2018 yılına kadar kömür madenlerinin kapatılacağı açıklanan Almanya gibi gelişmiş ülkelerin günümüzde yenilenebilir enerji kullanımına yöneldiğini belirten enerji uzmanları, Türkiye’nin yılda harcanan elektriğin en az iki mislini rüzgardan elde etme potansiyeline sahip olduğunu ifade etti.

CARİ AÇIĞIN YÜZDE 71’İ ENERJİDEN

Türkiye’nin cari açığının yüzde 71’inin enerji ithalatından kaynaklandığını belirten Yaşar Üniversitesi Alternatif Enerji Kaynakları Teknolojisi Programı akademisyenleri, yenilenebilir enerji potansiyeli ve enerji üretim tesislerinin işletme maliyetleri hakkında şu bilgileri verdi:

“Türkiye’nin 2012 sonu rakamlarına göre cari açığının yüzde 71’i enerji ithalatından kaynaklanıyor. Mevcut hidrolik enerji potansiyelinin yaklaşık yüzde 40’ı, rüzgar enerjisi potansiyelinin yaklaşık yüzde 3’ü, jeotermal enerji potansiyelinin de yaklaşık yüzde 3’ü kullanılmakta. Asıl enerji potansiyeline sahip olduğumuz güneşte ise yeni yeni yatırımlar yapılmaya başlandı. Bu nedenlerle Enerji Ve Tabii Kaynaklar Bakanlığı, 2023 yılına kadar elektrik arzındaki alternatif enerji payını yüzde 30’un üzerine çıkararak cari açığı kapatmayı hedefliyor.
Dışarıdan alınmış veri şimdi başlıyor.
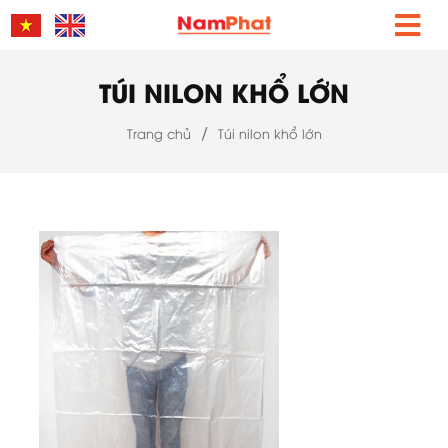
TÚI NILON KHỔ LỚN
/
Trang chủ
Túi nilon khổ lớn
Türkiye’nin yenilenebilir enerji potansiyeli, mevcut yenilenebilir enerji kurulu gücü değerleri ve mevcut kömürle çalışan termik santrallerinin düşük enerji verimleri gözönüne alındığında, orta ve uzun vadede enerji yatırımları içerisinde yenilenebilir enerji kaynaklarına ayrılan payın ve yenilenebilir enerji üzerine yapılacak ar-ge çalışmaları için verilecek teşviklerin artırılması gerektiği görülmektedir.”

TAŞ KÖMÜRÜ VE LİNYİT ÇEVREYİ DE KİRLETİYOR

Taş kömürü ve linyitin elektrik üretiminde yoğun olarak kullanılmasından dolayı hava kirliliğinde yaşanan büyük artışa da dikkat çeken akademisyenler, “Türkiye’deki sera gazı emisyonlarının en önemli kaynağı enerji sektörüdür. Toplam sera gazı emisyonlarının yaklaşık üçte biri elektrik üretimi kaynaklı. Taş kömürü ve linyitin elektrik üretiminde yoğun olarak kullanılması nedeniyle ülkemizde karbondioksit emisyonlarında büyük artış görülmekte. Bu nedenle de yenilenebilir enerjini kullanımı önem taşımakta. Devlet Planlama Teşkilatı Müsteşarlığı’nca hazırlanan bir raporda, elektrik üretiminden kaynaklanan karbondioksit emisyonlarının hesaplandığı bir çalışma esas alınarak, 2020 yılında fosil kaynak tüketiminin azaltılıp yenilenebilir enerji kaynakları kullanımının yaygınlaştırılmasıyla karbondioksit emisyonlarının 240 milyon tondan, yaklaşık 180 milyon tona düşebileceği hesaplandı.” şeklinde bilgi verdi.

'RÜZGARLA İKİ KATINI ÜRETEBİLİRİZ'

Ekonomik Kalkınma ve İşbirliği Örgütü (OECD) kaynaklarına göre Türkiye, yılda harcadığı elektriğin en az iki mislini rüzgardan elde etme potansiyeline sahip ancak bunun yüzde 3’ü değerlendirilmekte. 500 kilowatlık bir rüzgar pervanesi kuruluş masrafları dahil 600 bin dolarken nükleer bir santralin kurulması için gerekli masraflar ise ortalama 2,2 milyar dolar civarında. Yine Bozcaada’da bulunan rüzgar türbinlerinde 1 kilowat/saat kapasite maliyeti bin dolarke, bir hidroelektrik santrali için bu rakam 2 bin ile 4 bin dolar arasını bulmakta. Ayrıca rüzgar türbinleri, fosil yakıt santrallerine kıyasla işletme maliyetinin sıfır olması açısından daha ekonomik bir üretim yapmakta.

GÜNEŞİN BÜYÜK GÜCÜ

Güneş enerjisi modüllerinin küçük ölçekli üretimlerde kurulum maliyeti 6 bin ile 7 bin 500 euro dolaylarında. Bu sistemden kesintisiz 20 yıl enerji elde edileceği gözönüne alınırsa maliyetlerin büyük olmadığı görülüyor. Ayrıca güneş enerjisi santralleri, günde 1 kilowat enerji üreten bir santralin beş katı potansiyele sahip.